This isn’t actually about a production system, per se. This is about a performance regression we noticed in a scenario for 4.0. We recently started doing structured performance testing as part of our continuous integration system.
There goes the sad trombone sound, because what that told us is that at some point, we had a major performance regression. To give you that in numbers, we used to be around 50,000 writes per second (transactional, fully ACID, hit the disk, data is safe) and we dropped to around 35,000 writes per second. Fluctuations in performance tests are always annoying, but that big a drop couldn’t be explained by just random load pattern causing some variance in the results.
This was consistent and major difference between the previous record. Now, to explain things, the last firm numbers we had about this performance test was from Dec 2016. Part of the release process for 4.0 calls for a structured and repeatable performance testing, and this is exactly the kind of thing that it is meant to catch. So I’m happy we caught it, not so happy that we had to go through about 7 months of changes to figure out what exactly drove our performance down.
The really annoying thing is that we put a lot of effort into improving performance, and we couldn’t figure out what went wrong there. Luckily, we could scan the history and track our performance over time. I’m extremely over simplifying here, of course. In practice this meant running bisect on all the changes in the past 7 – 8 months and running benchmarks on each point. And performance is usually not something as cut and dried as a pass / fail test.
Eventually we found the commit, and it was small, self contained and had a huge impact on our performance. The code in question?
This change was part of ironically, a performance run that focused on increasing the responsiveness of the server under a specific load. More specifically, it handled the case where under a harsh load we would run into thread starvation. The problem with this load is that this specific load can only ever happen in our test suite. At some point we had run up to 80 parallel tests, each of which might spawn multiple servers. The problem is that we run them all a single process, so we run into a lot of sharing between the different tests.
That was actually quite intentional, because it allowed us to see how the code behaves in a bad environment. It exposed a lot of subtle issues, but eventually it got very tiring to have tests fail because there just weren’t enough threads to run them fast enough. So we set this value to a high enough number to not have to worry about this.
The problem is that we set it in the server, not in the tests. And that led to the performance issue. But the question is why would this setting cause such a big drop? Well, the actual difference in performance went from 20 μs to taking 28.5 μs, which isn’t that much when you think about it. The reason why this happened is a bit complex, and require understanding several different aspect of the scenario under test.
In this particular performance scenario, we are testing what happens when a lot of clients are writing to the database all at once. Basically, this is a 100% small writes scenario. Out aim here is to get sustained throughput and latency throughout the scenario. Given that we ensure that every write to RavenDB actually hit the disk and is transactional, that means that every single request needs to physically hit the disk. If we tried doing that for each individual request, that would lead to about 100 requests a second on a good disk, if that.

● **REQUIRED ACTIONS**:
A - According to the performance regression write-up, roughly how many writes per second did the system reach before the regression?
B - Resume the performance regression write-up after its last sentence.

[Image sets with camera poses]

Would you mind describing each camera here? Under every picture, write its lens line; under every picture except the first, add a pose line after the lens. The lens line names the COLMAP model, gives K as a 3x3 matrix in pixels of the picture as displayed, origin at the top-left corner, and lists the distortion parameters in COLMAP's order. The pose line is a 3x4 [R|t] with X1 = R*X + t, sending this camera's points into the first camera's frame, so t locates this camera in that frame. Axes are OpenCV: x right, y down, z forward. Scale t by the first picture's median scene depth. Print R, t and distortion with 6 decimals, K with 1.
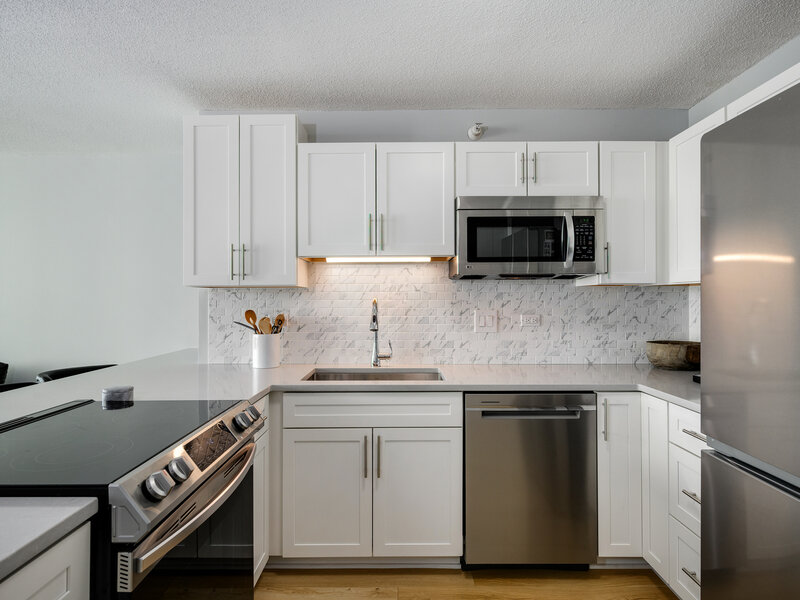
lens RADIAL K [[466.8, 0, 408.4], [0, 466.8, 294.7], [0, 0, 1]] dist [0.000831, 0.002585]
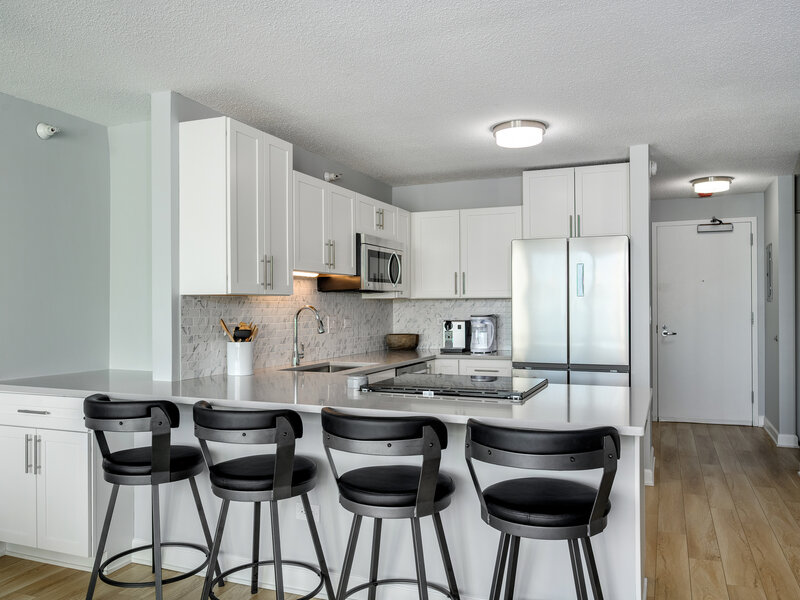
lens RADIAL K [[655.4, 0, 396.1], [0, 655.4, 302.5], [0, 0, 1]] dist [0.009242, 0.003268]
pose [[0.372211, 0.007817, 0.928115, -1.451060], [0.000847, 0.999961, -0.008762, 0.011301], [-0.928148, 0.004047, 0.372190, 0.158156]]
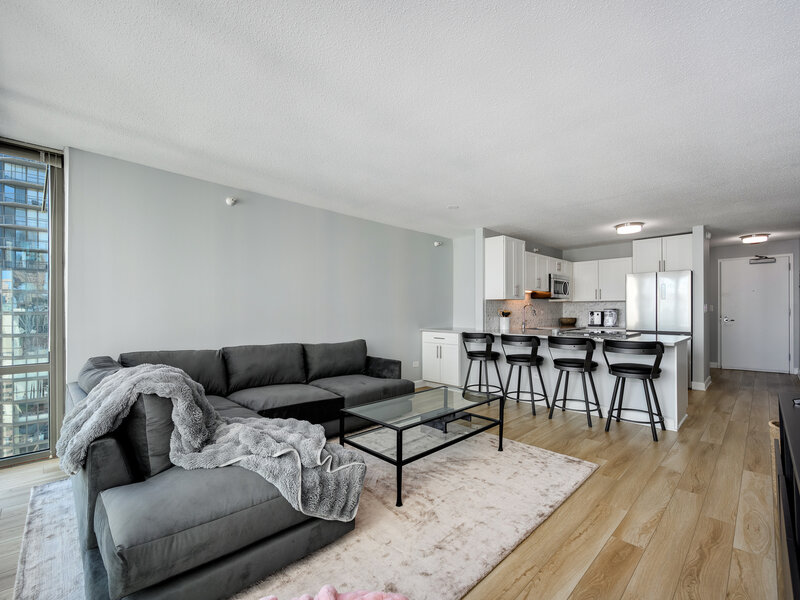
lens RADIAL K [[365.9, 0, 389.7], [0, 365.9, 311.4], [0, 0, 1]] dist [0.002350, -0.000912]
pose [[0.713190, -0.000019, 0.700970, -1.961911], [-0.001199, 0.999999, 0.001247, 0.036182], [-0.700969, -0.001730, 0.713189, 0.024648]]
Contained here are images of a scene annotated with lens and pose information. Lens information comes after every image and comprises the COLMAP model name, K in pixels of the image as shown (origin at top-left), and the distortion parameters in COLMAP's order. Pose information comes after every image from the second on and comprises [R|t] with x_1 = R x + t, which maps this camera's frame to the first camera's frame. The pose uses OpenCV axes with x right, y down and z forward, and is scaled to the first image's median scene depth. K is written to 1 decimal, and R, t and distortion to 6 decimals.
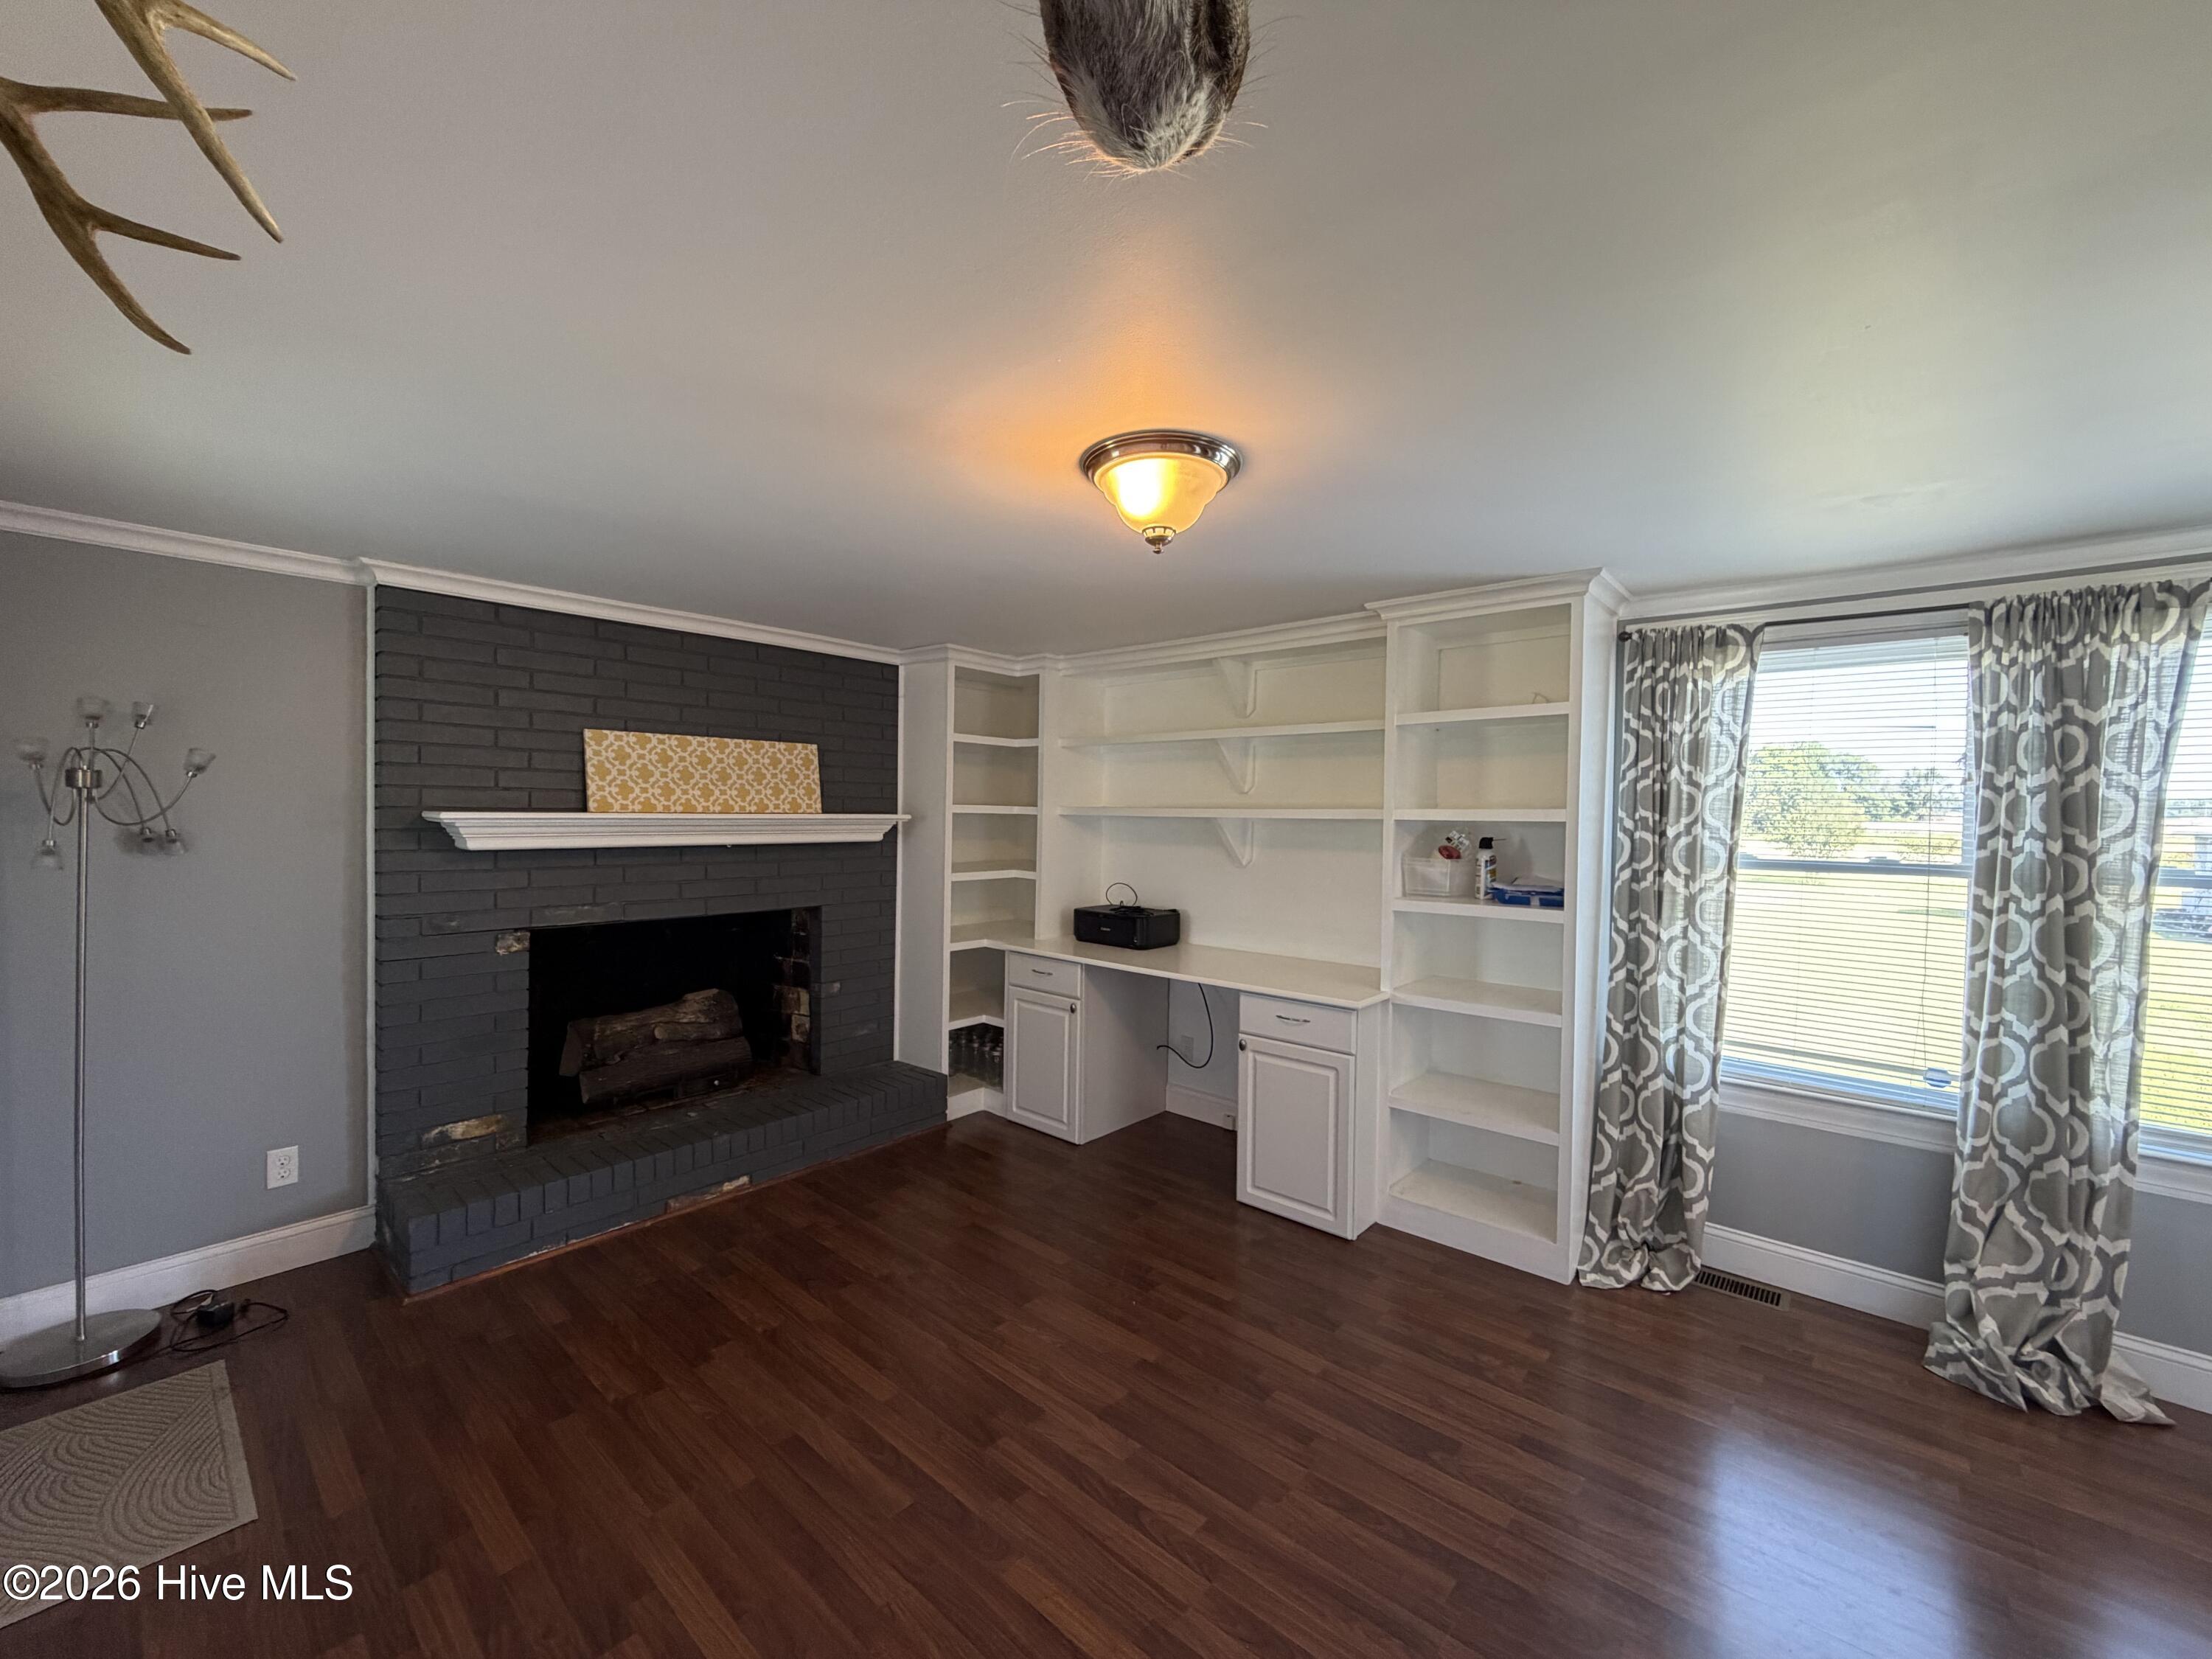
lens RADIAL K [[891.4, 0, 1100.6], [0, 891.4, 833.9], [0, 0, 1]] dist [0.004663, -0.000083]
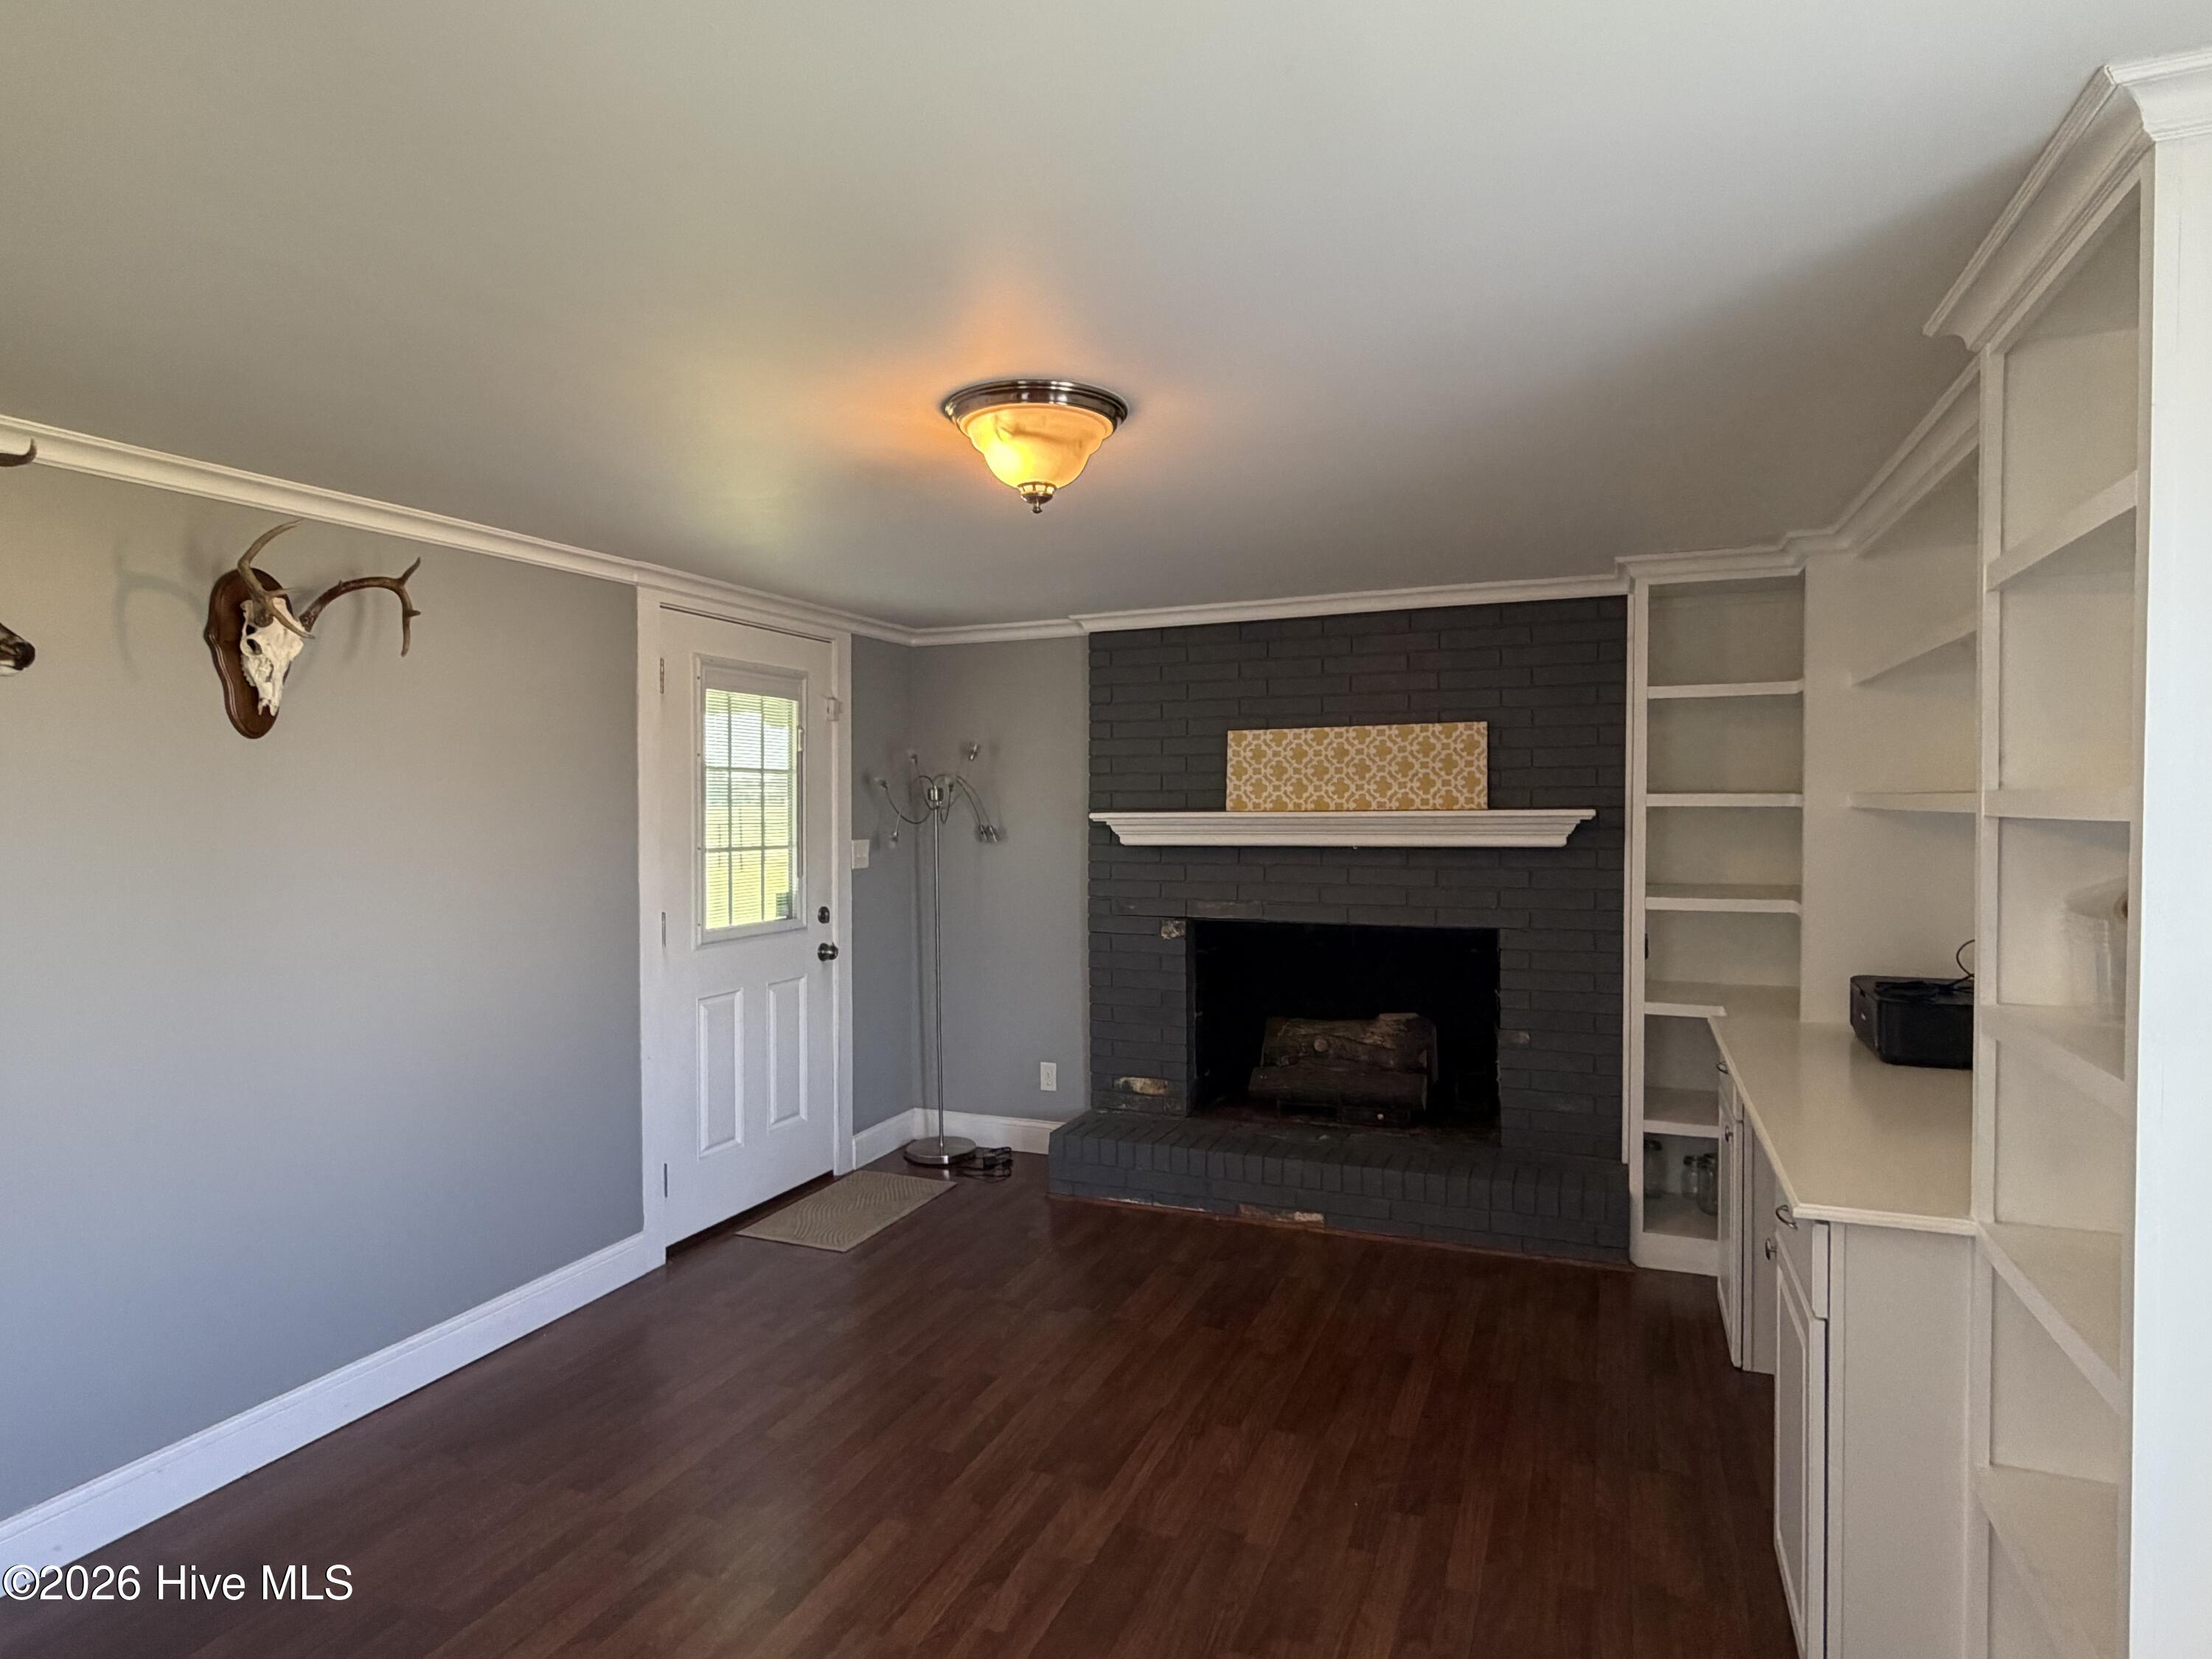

● **ANSWERS GIVEN**:
A - Around 50,000 writes per second.

B -
In order to avoid the cost of having to go to the physical disk, we do a lot of batching. Basically, we read the request from the network, do some basic processing and then send it to a queue where it will hit the disk along with all the other concurrent requests. We make heavy use of async to allow us to consume as little system resources as possible. This means that at any given point, we have a lot of requests that are in flight, waiting for the disk to acknowledge the write. This is pretty much the perfect system for high throughput server, because we don’t have to hold up a thread.
So why would increasing the amount of minimum threads hurt us so much?
To answer that we need to understand what it is exactly that SetMinThreads control. The .NET thread pool is a lazy one, even if you told it that the minimum number of threads is 1000, it will do nothing with this value. Instead, it will just accept work and distribute it among its threads. So far, so good. The problem starts when we have more work at hand then threads to process it. At this point, the thread pool need to make a decision, it can either wait for one of the existing threads to become available of it can create a new thread to handle the new load.
This is when SetMinThreads come into play. Up until the point the thread pool created enough threads to exceed the min count, whenever there is more work in the pool then there are threads, a new thread will be created. If the minimum number of threads has been reached, the thread pool will wait a bit before adding new threads. This allow the existing threads time to finish whatever they were doing and take work from the thread pool. The idea is that given a fairly constant workload, the thread pool will eventually adjust to the right amount of threads to ensure that there isn’t any work that is sitting in the queue for too long.
With the SetMinThreads change, however, we increased the minimum number of threads significantly, and that caused the thread pool to create a lot more threads then it would otherwise create. Because our workload is perfect for the kind of tasks that the thread pool is meant to handle (short, do something and schedule more work then yield) it is actually very rare that the thread pool would need to create an additional thread, since a thread will be available soon enough.
This is not an accident, we very careful set out to build it in this fashion, of course.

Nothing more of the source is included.